About half of people living in shelter in Seattle are resistant or unsure if they want to take the vaccine, according to researchers at the University of Washington’s Seattle Flu Study. Preliminary numbers from surveys of 880 Seattle shelter residents in the last few months show 32% would not get a COVID-19 vaccine and 19% were undecided – and that’s among people who volunteered for the study, who are probably more trusting than the average, said Dr. Helen Chu, a lead researcher for the study.
That’s higher hesitancy than polling shows among the general population, of which only 13% would definitely not get the vaccine, 7% wouldn’t get it unless required and 17% would wait and see, according to a Kaiser Family Foundation poll released in March.
But it’s not so much mental illness driving hesitancy, Chu said, as lower education levels and socio-economic status that tend to correlate with a distrust of institutional medicine. People who grew up poor, and people of color – people who haven’t historically had access to the same education and health care as better-off white people – are more likely to end up homeless. Many have also been treated poorly by medical institutions.
“I think the larger amount of people who are not going to get it just are people who have suspicion of science, of the institution, of medical providers and medical care,” Chu said.

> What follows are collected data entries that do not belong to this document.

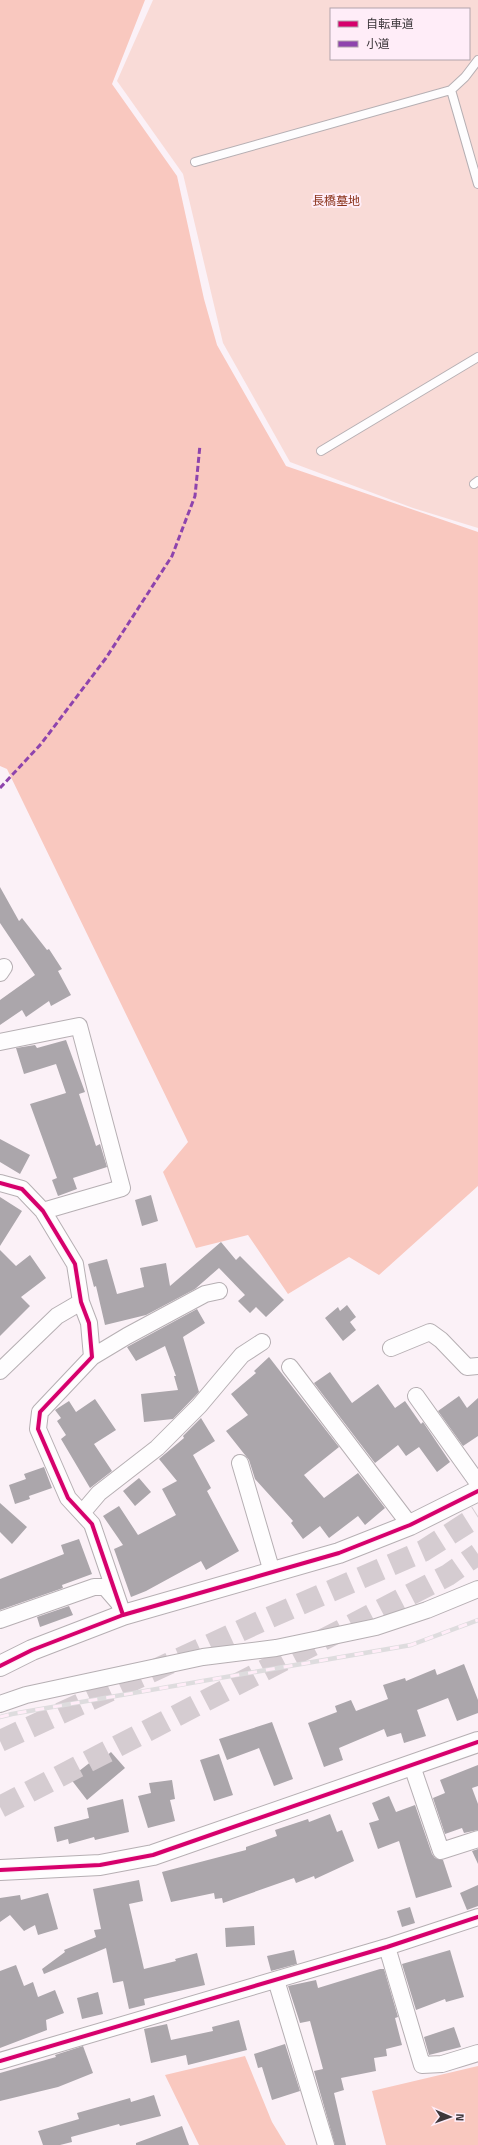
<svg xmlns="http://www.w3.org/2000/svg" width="478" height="2145" viewBox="0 0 478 2145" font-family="'Titillium Web','Noto Sans JP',sans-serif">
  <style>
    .green { fill: #f9dbd7; fill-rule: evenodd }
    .forest { fill: #f9c8bf }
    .building { fill: #aba6ab }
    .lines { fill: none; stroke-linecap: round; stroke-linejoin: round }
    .trunk-tunnel { stroke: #d5ccd1; stroke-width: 22; stroke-dasharray: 22 11; stroke-linecap: butt }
    .service-casing { stroke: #b6afb3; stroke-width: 10 }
    .minor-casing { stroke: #b6afb3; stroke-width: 18 }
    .tertiary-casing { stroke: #b6afb3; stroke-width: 22 }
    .service { stroke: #fefdfe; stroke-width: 8 }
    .minor { stroke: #fefdfe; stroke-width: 16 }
    .tertiary { stroke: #fefdfe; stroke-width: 20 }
    .rail-casing { stroke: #dedcde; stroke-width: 4.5 }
    .rail { stroke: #ffedf8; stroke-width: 3; stroke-dasharray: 9; stroke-linecap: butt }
    .quiet { stroke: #8e44ad; stroke-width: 3; stroke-dasharray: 6 3; stroke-linecap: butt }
    .cycleway-casing { stroke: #ffedf8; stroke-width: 6 }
    .cycleway { stroke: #d6006c; stroke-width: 4 }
    .labels { text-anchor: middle; stroke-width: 4; stroke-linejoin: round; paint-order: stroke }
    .park-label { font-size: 12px; fill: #8a331b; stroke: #ffedf8 }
  </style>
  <rect width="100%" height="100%" fill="#fbf1f7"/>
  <path class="green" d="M153,0H478V528L413,508L290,462L223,343L183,174L117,81ZM331,9H469V59H331Z"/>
  <path class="forest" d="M0,0H145L112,84L177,176L204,299L217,345L286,466L478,532V1186L379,1275L349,1257L288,1294L248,1235L196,1248L163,1172L188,1142L7,769L0,766Z
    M245,2056L272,2122L286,2145H199L165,2075Z
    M478,2066V2145H386L372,2091Z"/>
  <path class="building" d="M0,887L19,921L22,918L47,950L49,949L62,969L58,971L71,995L51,1006L49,1001L26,1017L22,1010L0,1025V1000L35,975L0,923Z
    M66,1040L85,1092L79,1094L96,1146L100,1144L107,1167L73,1178L77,1189L58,1196L52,1180L57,1178L30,1104L66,1093L56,1064L24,1074L16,1048L35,1045L37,1048Z
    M0,1139L30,1155L20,1174L0,1162Z
    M151,1195L158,1221L142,1226L135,1200Z
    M0,1197L22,1211L0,1246Z
    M221,1242L236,1260L240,1256L284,1300L266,1317L256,1307L250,1313L238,1301L245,1295L219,1268L195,1289L146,1315L105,1325L96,1286L94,1287L88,1264L107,1259L117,1294L144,1287L140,1268L166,1263L170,1286Z
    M0,1250L16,1266L30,1255L46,1278L21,1297L30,1306L0,1336Z
    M347,1305L356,1317L350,1322L356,1330L343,1341L325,1318L338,1307L340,1311Z
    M197,1309L205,1323L183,1337L199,1392L173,1419L144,1422L141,1394L178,1390L174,1376H176L165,1346L136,1361L127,1347Z
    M269,1357L339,1447L304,1475L324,1498L358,1473L385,1508L365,1525L358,1516L329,1538L320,1526L303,1539L291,1523L293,1521L255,1479L249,1460L226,1431L248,1415L231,1394L256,1373L254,1371Z
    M330,1372L352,1403L378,1384L395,1408L405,1401L421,1424L423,1422L450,1462L437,1472L419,1447L406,1456L398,1445L375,1463L314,1383Z
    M459,1396L467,1408L478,1398V1436L463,1446L438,1411Z
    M95,1399L116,1430L94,1444L112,1471L90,1488L61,1439L66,1435L57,1421L61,1418L55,1410L69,1401L76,1412Z
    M201,1418L215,1441L193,1455L211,1488L207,1491L239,1551L206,1570L201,1561L146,1591L131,1597L114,1549L123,1545L103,1516L119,1506L138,1535L176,1515L162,1489L177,1481L159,1459L184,1438L183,1436Z
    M44,1467L52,1488L29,1496L30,1499L15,1504L9,1485L26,1479L24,1474Z
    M139,1478L151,1492L135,1506L123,1491Z
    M0,1503L27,1527L12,1544L0,1532Z
    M79,1539L92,1574L62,1585L63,1588L0,1610V1579L64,1554L61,1545Z
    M69,1606L73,1615L40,1627L37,1617Z
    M464,1664L478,1700V1713L457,1721L448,1698L417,1710L426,1736L404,1743L401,1733L387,1737L384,1729L339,1748L343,1760L324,1767L308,1723L337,1712L335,1706L351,1700L356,1711L388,1699L383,1685L405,1678L406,1681L435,1669L437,1675Z
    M272,1722L293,1779L274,1786L259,1748L227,1760L219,1739Z
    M111,1752L125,1768L87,1800L70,1778L101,1754L104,1758Z
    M219,1754L233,1795L214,1801L200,1760Z
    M478,1765V1786L472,1788L478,1804V1830L464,1833L462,1828L445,1834L433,1798L445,1793L440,1780Z
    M172,1780L175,1799L170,1800L175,1821L148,1828L138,1796L151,1793L149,1783Z
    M389,1796L396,1812L415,1805L432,1854L435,1858L443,1860L452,1887L416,1898L399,1841L378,1849L369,1823L379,1820L372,1803Z
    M123,1799L129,1832L95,1840L94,1837L69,1844L68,1839L57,1842L54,1827L89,1818L87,1808Z
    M330,1814L337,1832L342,1830L354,1861L315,1879L314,1876L296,1883L294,1878L223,1903L222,1898L215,1899L214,1893L171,1902L162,1872L246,1850V1847L277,1836L275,1830L308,1819L309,1822Z
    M478,1849V1864L472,1851Z
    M139,1880L143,1901L129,1904L144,1969L176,1961L175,1959L197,1953L205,1985L144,1999L145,2005L129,2009L123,1981L113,1983L106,1948L44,1974L42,1969L65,1952L64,1950L96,1937L94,1930L101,1929L93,1889Z
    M478,1885V1906L467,1910L460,1893Z
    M48,1893L58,1929L38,1935L35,1925L24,1931L10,1915L0,1922V1898L20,1895L21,1900Z
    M410,1907L415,1923L402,1927L397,1911Z
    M254,1926L255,1945L226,1947L225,1928Z
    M294,1950L297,1964L271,1971L267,1956Z
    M450,1950L464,1997L446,2002L445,1999L416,2010L402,1964Z
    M16,1965L24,1986L33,1982L38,1997L55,1990L64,2013L46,2020L47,2030L0,2048V1971Z
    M380,1969H384L398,2017L395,2018L402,2045L386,2049L387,2056L374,2058L376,2071L341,2078L344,2090L334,2093L346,2145H335L314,2071L323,2069L310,2021L300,2023L288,1986L316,1980L318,1988Z
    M98,1992L103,2014L82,2019L77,1998Z
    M239,2020L247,2050L188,2065L186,2055L151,2063L144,2029L167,2024L171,2040L213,2031L212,2027Z
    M454,2027L461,2047L429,2055L424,2037Z
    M285,2044L300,2091L272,2100L262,2067L258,2068L254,2054Z
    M83,2046L93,2073L58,2087L0,2101V2073L56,2057L55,2055Z
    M154,2095L161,2116L120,2126L119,2124L71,2137L72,2142L60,2145H43L38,2131L79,2119L77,2113L130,2098L131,2102Z
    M182,2126L189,2145H136V2143Z"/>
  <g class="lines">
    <path class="trunk-tunnel" d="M0,1741L266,1619L423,1551L478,1516
      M0,1807L448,1575L478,1554"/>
    <defs>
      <path id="service" d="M451,90L478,184
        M195,162L451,90L465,77L478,60
        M321,451L478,357
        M474,484L478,481"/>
      <path id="minor" d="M0,973L4,967
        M0,1042L79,1026L122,1188L43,1211
        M0,1183L22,1189L43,1211L75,1264L81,1302L89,1323L92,1357L40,1412L38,1429L68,1498L92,1524L123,1615
        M391,1348L430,1332L441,1340L467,1367L478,1366
        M92,1357L127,1336L205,1294L219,1291
        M290,1367L410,1525
        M0,1371L57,1316L81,1302
        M416,1396L478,1483
        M240,1463L272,1572
        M82,1513L99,1493L157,1448L199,1406L242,1355L262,1342
        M0,1620L94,1587H105L118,1602
        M0,1704L26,1695L203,1657L276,1648L376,1627L427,1610L478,1589
        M412,1766L441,1851L478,1839
        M387,1947L422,2065L442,2064L478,2053
        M276,1980L326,2145
        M0,2061L387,1947L478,1917"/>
      <path id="tertiary" d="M0,1666L32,1650L123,1615L339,1553L410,1525L478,1491
        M0,1870L100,1865L153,1855L478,1742"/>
    </defs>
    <use href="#service" class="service-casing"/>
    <use href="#minor" class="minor-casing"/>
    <use href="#tertiary" class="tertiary-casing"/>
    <use href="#service" class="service"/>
    <use href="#minor" class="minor"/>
    <use href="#tertiary" class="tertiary"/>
    <defs>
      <path id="rail" d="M0,1717L12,1714L411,1645L478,1620"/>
    </defs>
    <use href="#rail" class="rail-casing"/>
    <use href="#rail" class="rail"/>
    <path class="quiet" d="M0,788L41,744L106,658L172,556L195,496L200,445"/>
    <defs>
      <path id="cycleway" d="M0,1183L22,1189L43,1211L75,1264L81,1302L89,1323L92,1357L40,1412L38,1429L68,1498L92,1524L123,1615
        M0,1666L32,1650L123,1615L339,1553L410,1525L478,1491
        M0,1870L100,1865L153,1855L478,1742
        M0,2061L387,1947L478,1917"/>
    </defs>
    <use href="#cycleway" class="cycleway-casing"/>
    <use href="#cycleway" class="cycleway"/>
  </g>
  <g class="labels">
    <g class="park-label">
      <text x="336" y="205">長橋墓地</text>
    </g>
  </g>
  <rect x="330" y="8" width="140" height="52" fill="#ffedf8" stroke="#b1a4ac"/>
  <rect x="338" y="21" width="20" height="6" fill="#d6006c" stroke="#b1a4ac"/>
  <text x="366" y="28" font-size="12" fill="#3d373b">自転車道</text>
  <rect x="338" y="41" width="20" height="6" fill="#8e44ad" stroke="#b1a4ac"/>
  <text x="366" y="48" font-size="12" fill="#3d373b">小道</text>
  <g transform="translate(450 2117) rotate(92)" stroke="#ffedf8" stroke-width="3" paint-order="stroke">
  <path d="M0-3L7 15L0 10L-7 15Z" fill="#3d373b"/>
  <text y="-6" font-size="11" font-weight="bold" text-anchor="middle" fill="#3d373b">N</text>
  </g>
</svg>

Omar Mustafa, 29, was one of those skeptical shelter residents at Exhibition Hall last week. He believes the coronavirus is real and wears a mask around his grandparents, but if anything, he’s too scared of the disease to get a vaccine. He, like many, believes that the vaccine contains the virus that causes COVID-19, even though the Johnson & Johnson vaccine actually uses a disabled adenovirus, which isn’t related to the coronavirus.
“This virus has been killing us off and you want me to put this in my body?” Mustafa said.
This skepticism compounds logistical hurdles, creating a unique and particular challenge for Public Health – Seattle & King County. The closest comparison to a mass vaccination campaign for people living homeless is a successful hepatitis A vaccination campaign that started in October 2017 and had administered about 5,800 doses as of March 2021. In its busiest month 557 people were vaccinated, but most months averaged less than 150. The county will have to administer many more a lot faster to get homeless people to a safe place any time soon.
If shelter operators can’t manage to get vaccination rates to the 70% or 80% needed to essentially stop the spread of the virus, the specter of future deaths is very real.
Dr. Stephen Hwang, a shelter doctor and researcher at the University of Toronto who has studied respiratory disease spread in homeless shelters, says shelters there may be experiencing a similar rate of uptake – roughly 40%, from what he’s seen himself and heard anecdotally.
Shelters will need to offer vaccines to their populations, Hwang said, and keep returning. Otherwise, shelters could foster COVID-19 outbreaks seasonally and more variants could develop.
“We’re early in the vaccination campaign,” Hwang said. “There’s still hope that people will change their minds as they see the vast majority of people get vaccinated and the beneficial effects it has on people’s lives. I think it’s too early to say that someone who says ‘no’ today will say ‘no’ for the next year.”
Nurses, outreach and shelter workers have a few assets on their side: many have spent years building relationships with street and shelter dwellers through programs like the hepatitis A vaccination campaign, and while homeless people might not trust pharmaceutical companies, they sometimes learn to trust the people tasked with helping.
Days before last Friday’s clinic, public health employees hosted a question-and-answer session at Exhibition Hall to allay fears. Places like this, where turnover is much higher than in hotels or spaces where people have private rooms, are tougher because staff don’t always have long relationships with clients.
“Fear drives a lot of people’s behavior, I think,” said Jesse Klein, 35, another Exhibition Hall shelter resident who agreed to get the vaccine last Friday. He said the fact that the vaccine was one shot persuaded him to get it: A two-dose vaccine would have been too complicated for him and a lot of people who might not know where they will sleep the next night.